Larry was a great teacher. He understood dogs inside and out. He would explain why the dog was doing what it was doing and how to fix it; if that is what it needed or to encourage it if you wanted that behavior. In his class, I was the only person under twenty five and felt like there was no way for me to compete with all of the adults. I tried as hard as I could to teach my dog everything Larry showed us.
Then, graduation day came and my Dad said, “Are you ready to go?” I said, “No, I don’t want to be embarrassed in front of all the adults,” so we didn’t go. Two weeks later I saw one of the ladies from the class in a store and she asked me, “How come you didn’t come to graduation?” I told her the truth, “I didn’t want to embarrass myself in front of all the adults.” I told her that my dog was not as good as the rest of the dogs. After all, I was only thirteen you are all adults how could I compete with grown-ups? When she told me Larry was very upset that I did not come to graduation, I asked why and she said that Larry said my dog was the only one that would have graduated.
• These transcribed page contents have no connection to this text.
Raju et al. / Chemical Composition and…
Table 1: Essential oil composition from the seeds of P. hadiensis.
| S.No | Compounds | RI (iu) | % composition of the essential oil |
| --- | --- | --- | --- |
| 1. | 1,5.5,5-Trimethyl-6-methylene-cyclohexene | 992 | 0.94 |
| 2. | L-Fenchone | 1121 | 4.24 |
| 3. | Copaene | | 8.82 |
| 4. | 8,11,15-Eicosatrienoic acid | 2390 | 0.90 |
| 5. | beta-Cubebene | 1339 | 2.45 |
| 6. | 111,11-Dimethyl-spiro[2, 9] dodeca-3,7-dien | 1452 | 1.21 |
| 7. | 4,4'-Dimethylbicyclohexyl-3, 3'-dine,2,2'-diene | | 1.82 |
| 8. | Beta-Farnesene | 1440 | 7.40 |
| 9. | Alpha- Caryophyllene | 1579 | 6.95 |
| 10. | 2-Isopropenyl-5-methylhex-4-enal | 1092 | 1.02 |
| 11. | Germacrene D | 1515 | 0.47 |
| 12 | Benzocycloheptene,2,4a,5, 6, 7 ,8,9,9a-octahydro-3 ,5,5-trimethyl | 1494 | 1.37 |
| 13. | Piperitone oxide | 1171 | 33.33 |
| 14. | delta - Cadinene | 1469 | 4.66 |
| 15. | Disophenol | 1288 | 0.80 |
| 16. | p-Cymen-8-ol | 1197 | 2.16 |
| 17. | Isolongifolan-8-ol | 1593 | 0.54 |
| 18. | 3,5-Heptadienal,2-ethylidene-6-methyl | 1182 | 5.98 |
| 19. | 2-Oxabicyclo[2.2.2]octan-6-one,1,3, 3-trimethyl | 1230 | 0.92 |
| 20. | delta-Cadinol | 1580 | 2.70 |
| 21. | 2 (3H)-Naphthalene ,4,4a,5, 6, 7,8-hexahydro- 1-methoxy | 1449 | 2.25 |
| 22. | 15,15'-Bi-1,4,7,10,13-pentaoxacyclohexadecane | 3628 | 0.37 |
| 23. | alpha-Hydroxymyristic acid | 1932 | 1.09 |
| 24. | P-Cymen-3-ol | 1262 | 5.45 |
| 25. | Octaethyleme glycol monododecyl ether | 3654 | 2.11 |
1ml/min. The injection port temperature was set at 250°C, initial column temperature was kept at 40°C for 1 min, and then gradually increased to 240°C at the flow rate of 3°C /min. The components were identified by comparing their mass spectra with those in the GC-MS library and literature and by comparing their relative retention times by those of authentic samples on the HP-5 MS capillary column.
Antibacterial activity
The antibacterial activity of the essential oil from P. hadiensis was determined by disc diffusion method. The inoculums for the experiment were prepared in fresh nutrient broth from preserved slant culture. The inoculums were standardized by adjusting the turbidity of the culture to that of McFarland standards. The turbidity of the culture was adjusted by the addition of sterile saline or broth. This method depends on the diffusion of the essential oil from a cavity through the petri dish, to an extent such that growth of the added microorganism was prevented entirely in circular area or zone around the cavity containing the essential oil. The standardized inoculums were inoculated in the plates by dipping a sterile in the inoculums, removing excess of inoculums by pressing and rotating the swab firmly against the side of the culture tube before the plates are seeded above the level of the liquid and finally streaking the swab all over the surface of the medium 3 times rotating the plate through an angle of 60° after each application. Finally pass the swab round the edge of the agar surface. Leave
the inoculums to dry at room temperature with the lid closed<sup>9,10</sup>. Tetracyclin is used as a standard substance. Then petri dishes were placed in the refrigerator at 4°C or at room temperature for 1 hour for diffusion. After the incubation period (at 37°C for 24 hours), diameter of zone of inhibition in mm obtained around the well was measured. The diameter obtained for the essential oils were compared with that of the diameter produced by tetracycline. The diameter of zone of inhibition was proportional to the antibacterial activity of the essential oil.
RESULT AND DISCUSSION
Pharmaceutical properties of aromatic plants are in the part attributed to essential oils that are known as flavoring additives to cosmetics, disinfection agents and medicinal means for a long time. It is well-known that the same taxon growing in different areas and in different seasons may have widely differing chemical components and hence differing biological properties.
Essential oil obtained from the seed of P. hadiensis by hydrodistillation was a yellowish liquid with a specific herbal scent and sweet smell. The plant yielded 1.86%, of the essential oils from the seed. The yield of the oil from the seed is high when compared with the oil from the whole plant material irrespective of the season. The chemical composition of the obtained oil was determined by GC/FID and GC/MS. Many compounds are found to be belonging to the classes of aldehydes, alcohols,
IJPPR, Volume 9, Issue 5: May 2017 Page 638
As the years went by, I kept on training. Any and everything I could think to teach my dog, I did. From shaking the correct hand to paw every time, to rolling over which ever direction I pointed as many times as I pointed in that direction, to spitting her food out so I could always check what she was eating.
One day my dad was leaving for work and he said to me, “Victor that dog will do anything for you, why don’t you teach her how to crawl?” By the time my dad came home from work my dog would crawl all the way across the living room on command.
In my early twenties, I started working with 4 PAWS K-9 academy. 4 PAWS main training was more for personal protection than obedience, but most important was a calm, friendly, loving family pet. I learned a lot about instincts and body language, fear and aggression, what to do and what not to do. Every year we would do demonstrations at the L.A. county fair to show how a loving family pet can be so obedient and also protect you. I was with 4 PAWS for almost five years.
After that, I started training with Addlerhurst dog training; they train almost all of the police dogs in southern California. I learned every aspect of police dog training: from tracking, to searching buildings, to holding the suspect at bay. I could go on and on but we don’t have time for that right now.
In 1993 I moved to Auburn. I’ve have helped a lot of friends with their dogs, and after hearing them tell me over and over again, I realized it was time to start helping all dog owners. So I started K9-101 so I can teach everybody how to have a well trained companion.